**Consegna 1:**
In base all'articolo sulla realtà virtuale riportato sotto, rispondi a queste domande:
(a) Secondo ABI Research, quale valore annuo raggiungerà il mercato entro il 2024?
(b) Da quali settori del mondo professionale partono le richieste più concrete?
(c) Come giudica ABI Research il 2019?
**Consegna 2:**
Trascrivi il passo dell'articolo sulla realtà virtuale da "Oculus Quest HMD" fino a "e dalla formazione." compreso, cambiando "portatile" in "trasportabile".

---- Testo estratto

Per la realtà virtuale il bello deve ancore iniziare






Dopo un anno interlocutorio la realtà virtuale ha trovato nei sistemi auonomi e completi la strada ideale, a prtire dal mondo professionale

Il potenziale ancora inespresso della realtà virtuale è decisamente elevato, a condizione di sapere come sfruttarla. Secondo ABI Research infatti, entro il 2024 si parla di un mercato destinato a crescere del 45,7%, fino a un valore di 24,5 miliardi di dollari l’anno.

Sempre però, di riuscire a proporre  la modalità di utilizzo preferita dagli utenti, vale a dire quella limitata a un semplice visore, indipendente quindi da qualsiasi altro dispositivo, smartphone, console o controller che sia.

Altra condizione necessaria indicata da ABI Research, la capacità per i produttori di trovare il giusto punto di equilibrio tra prezzo, prestazioni e praticità. Un campo nel quale di recente si è cimentata con u buon successo Facebook.

Liberi tutti nella realtà virtuale

Oculus Quest HMD viene infatti indicato un buon punto di riferimento per avere successo nella realtà virtuale. La configurazione hardware con 6 gradi di liberà è in pratica quella in grado di garantire il migliore realismo e rivelasi quindi più coinvolgente, restando a tutti gli effetti un dispositivo pienamente portatile

Tuttavia, c’è un aspetto importante da considerare. Almeno per un paio di anni ancora, il mercato di riferimento per la realtà virtuale non sarà il mondo consumer. Le richieste più concrete arrivano infatti dal mondo professionale, a partire dalla Sanità, dal retail e dalla formazione.

In particolare, a trainare l’intero settore, le potenzialità già più volte confermate sul campo quando si parla di formazione e assistenza, situazioni in grado di ridurre costi dei servizi e aumentare l’efficacia, ma anche la sicurezza sul lavoro.

La realtà nel mondo comsumer

Guardando invece al recente passato, ABI Research valuta il 2019 come un anno interlocutorio. Una sorta di passaggio tra le prime interpretazioni della realtà virtuale e la ricerca di un modello definitivo.

--------
---- Dati forniti

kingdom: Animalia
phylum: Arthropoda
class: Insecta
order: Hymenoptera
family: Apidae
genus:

--------

**Risposta scritta 1:**
(a) 24,5 miliardi di dollari l'anno.
(b) Dalla Sanità, dal retail e dalla formazione.
(c) Come un anno interlocutorio.

**Risposta scritta 2:**
Oculus Quest HMD viene infatti indicato un buon punto di riferimento per avere successo nella realtà virtuale. La configurazione hardware con 6 gradi di liberà è in pratica quella in grado di garantire il migliore realismo e rivelasi quindi più coinvolgente, restando a tutti gli effetti un dispositivo pienamente trasportabile

Tuttavia, c’è un aspetto importante da considerare. Almeno per un paio di anni ancora, il mercato di riferimento per la realtà virtuale non sarà il mondo consumer. Le richieste più concrete arrivano infatti dal mondo professionale, a partire dalla Sanità, dal retail e dalla formazione.